Secondo il deputato Delfino (UdC), il decreto legge n. 134 affronta il problema della scuola in un’ottica parziale, circoscritta alle ragioni del personale docente, mentre ignora temi strategici come la parità scolastica, il diritto allo studio e la libertà di scelta dell’istruzione. Per l’ennesima volta, a suo avviso, il governo è intervenuto in modo frettoloso su materie delicate, senza tenere presente che la tendenziale riduzione degli investimenti pubblici nel settore scolastico (iniziata con il decreto-legge n. 112 del 2008), invece di tradursi in una razionalizzazione oculata in grado di colpire gli sprechi esistenti e premiare le amministrazioni più virtuose, ha sottratto risorse a tutti i settori della scuola, senza operare le opportune distinzioni a livello territoriale, in violazione delle prerogative delle autonomie scolastiche e locali. Il provvedimento in conversione è - ha aggiunto il deputato Delfino - parziale e di limitato respiro, ispirato da una logica «ragionieristica», che introduce significative disparità di trattamento tra gli stessi precari, generando ulteriori conflitti e divisioni a aggravando le già serie difficoltà del comparto scuola.

Nel replicare agli intervenuti, la relatrice Pelino ha rivendicato al governo il merito di avere avviato un percorso importante, in una fase di grande difficoltà per il Paese, non soltanto nel settore della scuola, per evitare gli sprechi e rafforzare la produttività; non è un caso, dunque, che talune organizzazioni ascoltate nel corso delle audizioni informali abbiano riconosciuto l’opportunità delle le disposizioni contenute nel decreto-legge n. 134, sebbene esse configurino un intervento parziale e certamente migliorabile, anche con il contributo del dibattito parlamentare.
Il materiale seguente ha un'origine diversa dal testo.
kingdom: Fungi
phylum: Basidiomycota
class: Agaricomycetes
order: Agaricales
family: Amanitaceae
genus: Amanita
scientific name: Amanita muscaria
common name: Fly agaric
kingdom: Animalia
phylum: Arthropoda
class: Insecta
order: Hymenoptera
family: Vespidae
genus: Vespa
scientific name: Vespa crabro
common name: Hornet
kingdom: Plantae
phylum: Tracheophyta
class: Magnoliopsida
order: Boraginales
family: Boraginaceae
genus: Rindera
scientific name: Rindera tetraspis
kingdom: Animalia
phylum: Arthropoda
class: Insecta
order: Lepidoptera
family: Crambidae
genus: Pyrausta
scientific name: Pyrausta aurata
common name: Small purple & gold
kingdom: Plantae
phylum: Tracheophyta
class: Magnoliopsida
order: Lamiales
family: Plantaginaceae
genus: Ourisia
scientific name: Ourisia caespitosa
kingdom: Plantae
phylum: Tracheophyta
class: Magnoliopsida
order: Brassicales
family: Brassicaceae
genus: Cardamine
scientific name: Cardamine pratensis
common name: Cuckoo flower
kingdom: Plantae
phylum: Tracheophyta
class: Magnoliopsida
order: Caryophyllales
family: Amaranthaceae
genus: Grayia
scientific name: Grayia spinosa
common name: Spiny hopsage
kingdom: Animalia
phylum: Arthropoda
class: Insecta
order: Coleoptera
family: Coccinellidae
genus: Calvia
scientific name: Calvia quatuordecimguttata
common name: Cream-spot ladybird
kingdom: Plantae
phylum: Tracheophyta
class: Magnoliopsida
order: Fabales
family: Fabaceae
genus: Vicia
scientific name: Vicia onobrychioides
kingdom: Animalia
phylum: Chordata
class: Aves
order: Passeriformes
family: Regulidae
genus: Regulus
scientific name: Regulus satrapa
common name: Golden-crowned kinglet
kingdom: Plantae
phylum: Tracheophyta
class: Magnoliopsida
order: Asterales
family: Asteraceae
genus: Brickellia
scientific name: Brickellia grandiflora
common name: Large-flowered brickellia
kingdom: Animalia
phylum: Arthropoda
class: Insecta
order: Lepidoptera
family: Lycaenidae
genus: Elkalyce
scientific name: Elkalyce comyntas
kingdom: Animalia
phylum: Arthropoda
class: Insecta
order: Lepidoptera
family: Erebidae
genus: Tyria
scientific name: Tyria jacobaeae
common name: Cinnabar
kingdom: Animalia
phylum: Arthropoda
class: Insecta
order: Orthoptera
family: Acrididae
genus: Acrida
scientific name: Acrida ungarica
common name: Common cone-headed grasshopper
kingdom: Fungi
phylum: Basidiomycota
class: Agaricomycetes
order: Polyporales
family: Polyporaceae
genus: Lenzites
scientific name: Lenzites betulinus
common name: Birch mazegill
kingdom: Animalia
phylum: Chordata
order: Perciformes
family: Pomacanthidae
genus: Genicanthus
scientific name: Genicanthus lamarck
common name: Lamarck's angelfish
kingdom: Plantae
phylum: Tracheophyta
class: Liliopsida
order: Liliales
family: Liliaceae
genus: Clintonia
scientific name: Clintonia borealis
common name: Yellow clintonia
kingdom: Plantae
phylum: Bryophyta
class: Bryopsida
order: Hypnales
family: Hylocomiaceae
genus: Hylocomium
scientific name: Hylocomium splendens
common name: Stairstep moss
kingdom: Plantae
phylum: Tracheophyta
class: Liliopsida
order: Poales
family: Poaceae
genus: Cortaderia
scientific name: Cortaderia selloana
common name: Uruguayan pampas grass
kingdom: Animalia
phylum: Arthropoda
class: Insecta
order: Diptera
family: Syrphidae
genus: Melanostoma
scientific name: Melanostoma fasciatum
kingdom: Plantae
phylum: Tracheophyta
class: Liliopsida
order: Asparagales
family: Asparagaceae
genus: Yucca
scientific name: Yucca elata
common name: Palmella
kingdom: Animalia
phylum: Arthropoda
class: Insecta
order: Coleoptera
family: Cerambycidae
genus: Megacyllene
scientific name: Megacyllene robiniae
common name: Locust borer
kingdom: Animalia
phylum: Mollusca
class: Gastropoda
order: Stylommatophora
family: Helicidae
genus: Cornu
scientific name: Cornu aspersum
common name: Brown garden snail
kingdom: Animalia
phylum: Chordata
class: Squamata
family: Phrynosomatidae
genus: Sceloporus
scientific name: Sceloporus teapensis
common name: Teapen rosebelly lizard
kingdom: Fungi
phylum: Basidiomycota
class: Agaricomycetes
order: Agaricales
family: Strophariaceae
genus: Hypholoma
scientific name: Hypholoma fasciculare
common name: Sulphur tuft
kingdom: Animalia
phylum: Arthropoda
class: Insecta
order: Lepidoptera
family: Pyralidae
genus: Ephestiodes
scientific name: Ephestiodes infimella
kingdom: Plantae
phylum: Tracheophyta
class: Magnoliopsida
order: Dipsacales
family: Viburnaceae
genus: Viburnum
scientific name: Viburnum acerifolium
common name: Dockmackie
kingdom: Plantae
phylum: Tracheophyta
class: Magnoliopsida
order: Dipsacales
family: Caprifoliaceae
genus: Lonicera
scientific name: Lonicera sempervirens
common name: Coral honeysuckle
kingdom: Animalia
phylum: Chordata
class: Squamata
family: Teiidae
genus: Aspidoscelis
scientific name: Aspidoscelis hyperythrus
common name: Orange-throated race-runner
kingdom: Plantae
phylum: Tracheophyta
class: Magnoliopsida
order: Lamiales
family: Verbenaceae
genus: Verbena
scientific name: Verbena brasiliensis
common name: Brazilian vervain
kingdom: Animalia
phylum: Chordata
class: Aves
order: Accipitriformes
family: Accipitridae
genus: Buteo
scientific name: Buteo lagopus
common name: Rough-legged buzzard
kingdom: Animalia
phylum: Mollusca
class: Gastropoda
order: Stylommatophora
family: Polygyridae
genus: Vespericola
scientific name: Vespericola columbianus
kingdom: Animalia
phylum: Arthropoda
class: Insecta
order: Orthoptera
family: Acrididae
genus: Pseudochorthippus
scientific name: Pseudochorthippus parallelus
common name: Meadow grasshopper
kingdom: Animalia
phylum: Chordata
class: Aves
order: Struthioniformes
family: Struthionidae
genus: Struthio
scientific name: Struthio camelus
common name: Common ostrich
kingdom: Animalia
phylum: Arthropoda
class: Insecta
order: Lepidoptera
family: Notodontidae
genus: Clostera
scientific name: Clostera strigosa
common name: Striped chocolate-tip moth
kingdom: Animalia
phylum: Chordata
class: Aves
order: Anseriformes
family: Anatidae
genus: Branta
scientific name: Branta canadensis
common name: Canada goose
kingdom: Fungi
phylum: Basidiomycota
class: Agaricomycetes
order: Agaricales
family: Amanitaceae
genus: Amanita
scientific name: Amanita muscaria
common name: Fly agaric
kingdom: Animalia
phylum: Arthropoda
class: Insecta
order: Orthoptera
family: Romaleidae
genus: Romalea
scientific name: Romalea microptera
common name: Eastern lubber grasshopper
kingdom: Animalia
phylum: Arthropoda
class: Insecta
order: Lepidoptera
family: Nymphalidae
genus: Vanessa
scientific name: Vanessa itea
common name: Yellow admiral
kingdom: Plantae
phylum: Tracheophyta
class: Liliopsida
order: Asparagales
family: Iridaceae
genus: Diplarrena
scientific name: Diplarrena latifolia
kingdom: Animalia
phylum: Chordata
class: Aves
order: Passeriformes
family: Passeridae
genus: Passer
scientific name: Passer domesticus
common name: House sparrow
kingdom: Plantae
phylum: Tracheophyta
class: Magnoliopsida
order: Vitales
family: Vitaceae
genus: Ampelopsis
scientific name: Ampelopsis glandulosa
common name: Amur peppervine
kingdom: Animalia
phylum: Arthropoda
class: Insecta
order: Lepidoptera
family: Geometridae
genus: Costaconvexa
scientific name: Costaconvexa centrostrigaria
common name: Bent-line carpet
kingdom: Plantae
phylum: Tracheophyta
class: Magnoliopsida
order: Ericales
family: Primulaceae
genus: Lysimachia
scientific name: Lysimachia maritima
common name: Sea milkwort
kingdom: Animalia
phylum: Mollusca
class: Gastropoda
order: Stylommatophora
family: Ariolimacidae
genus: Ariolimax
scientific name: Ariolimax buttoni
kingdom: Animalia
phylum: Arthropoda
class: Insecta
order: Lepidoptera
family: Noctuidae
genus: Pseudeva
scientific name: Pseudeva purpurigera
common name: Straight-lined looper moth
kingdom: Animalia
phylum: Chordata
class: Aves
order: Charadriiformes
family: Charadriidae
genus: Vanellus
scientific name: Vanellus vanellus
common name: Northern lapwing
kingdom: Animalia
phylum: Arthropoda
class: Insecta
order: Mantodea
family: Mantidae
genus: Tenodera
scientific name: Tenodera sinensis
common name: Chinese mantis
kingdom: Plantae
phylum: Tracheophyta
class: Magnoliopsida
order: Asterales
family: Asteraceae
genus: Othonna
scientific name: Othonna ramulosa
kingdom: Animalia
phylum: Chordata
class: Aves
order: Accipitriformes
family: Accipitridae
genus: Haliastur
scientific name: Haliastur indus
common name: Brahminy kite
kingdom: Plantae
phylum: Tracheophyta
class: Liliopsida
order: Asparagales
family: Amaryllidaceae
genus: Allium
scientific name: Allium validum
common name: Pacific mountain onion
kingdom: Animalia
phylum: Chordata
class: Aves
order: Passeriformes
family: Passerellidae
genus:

Il sottosegretario Pizza, nel dichiarare la sua disponibilità a valutare qualsiasi proposta di modifica tesa al miglioramento del testo, da non considerare «blindato», ha sottolineato la necessità di porre rimedio all’impiego di finanze statali connesso allo svolgimento di lunghi contenziosi giudiziari, causati da una legislazione spesso oscura e lacunosa, e pertanto ha auspicato l’adozione di un testo unico in materia di istruzione, osservando poi che il fenomeno del precariato nella scuola si è sviluppato negli anni proprio sulla spinta dello stratificarsi di una serie di normative contraddittorie tra di loro, che hanno dato vita a delle vere e proprie «zone grigie», entro le quali sono proliferate le interpretazioni giuridiche più disparate.